Why does Google keep investing in their search engine? It’s because they simply cannot continue ranking pages based on keywords alone. Users have evolving expectations from Google in terms of answering their needs. Plus, their queries are getting longer and more conversational. Google’s only solution is a constant improvement in their technology.
Let’s pause for a definition: Natural language processing (NLP) is a branch of artificial intelligence that helps computers understand, interpret and manipulate human language. NLP draws from many disciplines, including computer science and computational linguistics, in its pursuit to fill the gap between human communication and computer understanding. (Definition source.)
What do we know about BERT?
- BERT is an acronym for Bidirectional Encoder Representations from Transformers.
- BERT was previously released as an open-source base for pre-training deep learning models to ultimately boost natural language processing. It may sound complicated but think of it like gathering the materials before training an employee to do a particular job.

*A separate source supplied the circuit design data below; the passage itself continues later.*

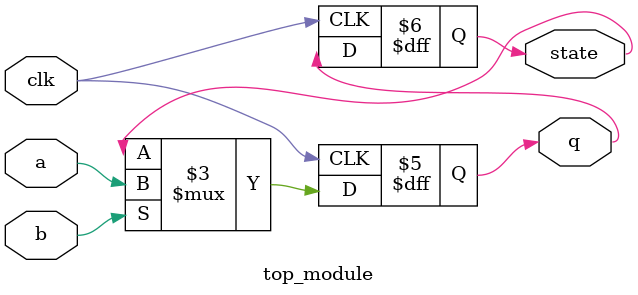
<source format=sv>
module top_module (
    input clk,
    input a,
    input b,
    output reg q,
    output reg state
);

    always @(posedge clk) begin
        state <= q; // state is the previous value of q
        if (b) begin
            q <= a;
        end else begin
            q <= state;
        end
    end

endmodule

</source>
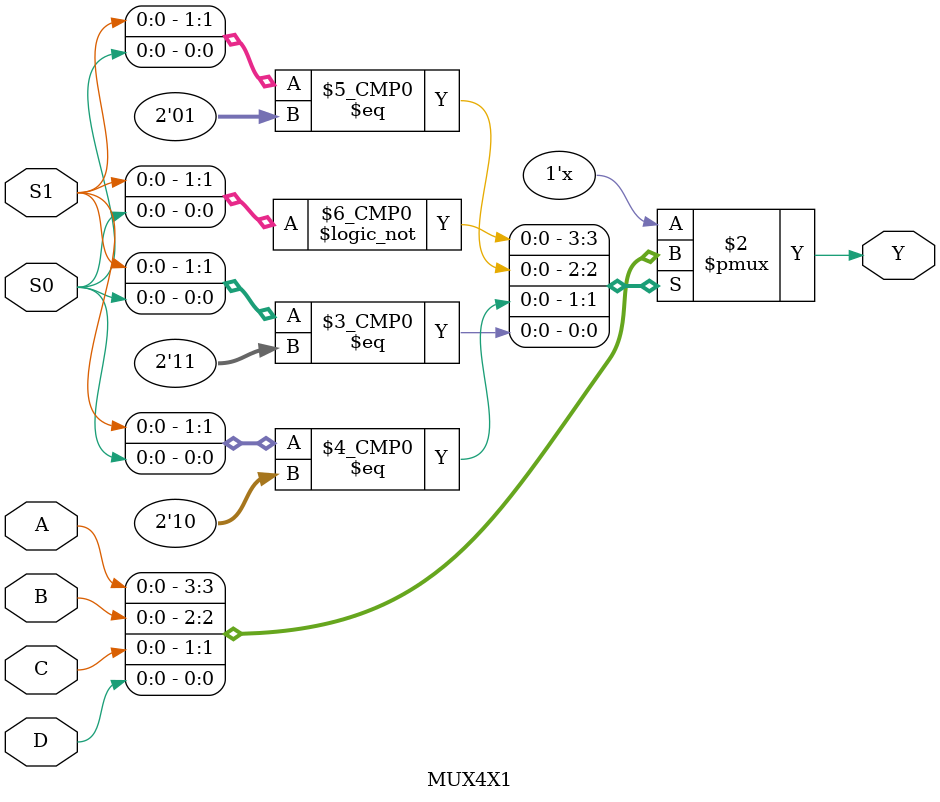
<source format=v>
module MUX4X1 (A, B, C, D, S0, S1, Y);
input A, B, C, D;
input S0, S1;
output Y;

reg Y;

always @ (S1 or S0 or A or B or C or D) begin
   case ({S1, S0})
      2'b00: Y = A;
      2'b01: Y = B;
      2'b10: Y = C;
      2'b11: Y = D;
   endcase
end

endmodule
</source>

- BERT was announced as part of Google’s systems by Pandu Nayak (VP of Search) on Oct 25, 2019.
- Pandu says, “This technology enables anyone to train their own state-of-the-art question answering system.” Certainly Google.
The specific version of BERT that Google is using is very powerful. As Britney Muller explains it in her BERT video on MOZ, it’s a multi-tool that replaces several one-off tools. And it’s only going to get smarter.
Google started with Wikipedia as the corpus. BERT looks at clips of text and converts them to vectors. (Think of a vector as a translation for computers.) Then it uses a technique called masking to blank out a word. As part of the training protocol, text before and after the word (and maybe the entire clip of text) are reviewed. BERT is trying to figure out what the missing word is. The more it practices, the better it gets at understanding the context of the whole clip of text.
Additionally, the more Google can understand the question (query), and the more Google can understand the answers it finds around the web, the better Google can match the appropriate answer to a question.
Google says you cannot optimize for BERT. That makes sense. The training data is from Wikipedia. But, if you write poor, chunky, keyword-stuffed copy as part of your SEO campaigns, you can certainly improve that copy for a better natural language processing. Then, a smarter Google can see your improved copy, and consider using it as a result for more queries. If you write chunks of copy for eCommerce pages, or phone in your blog posts, I believe Google will now have a better idea of how low-quality your copy is.
As Google gets smarter, your content should be in step. I still see plenty of poorly written copy on the web. Or, content that is so complicated that context is missing for most normal readers. If you write for an average human, I believe you’ll have a better advantage when it’s your turn to get interpreted by Google. And maybe this will provide a higher likelihood of earning a rich snippet.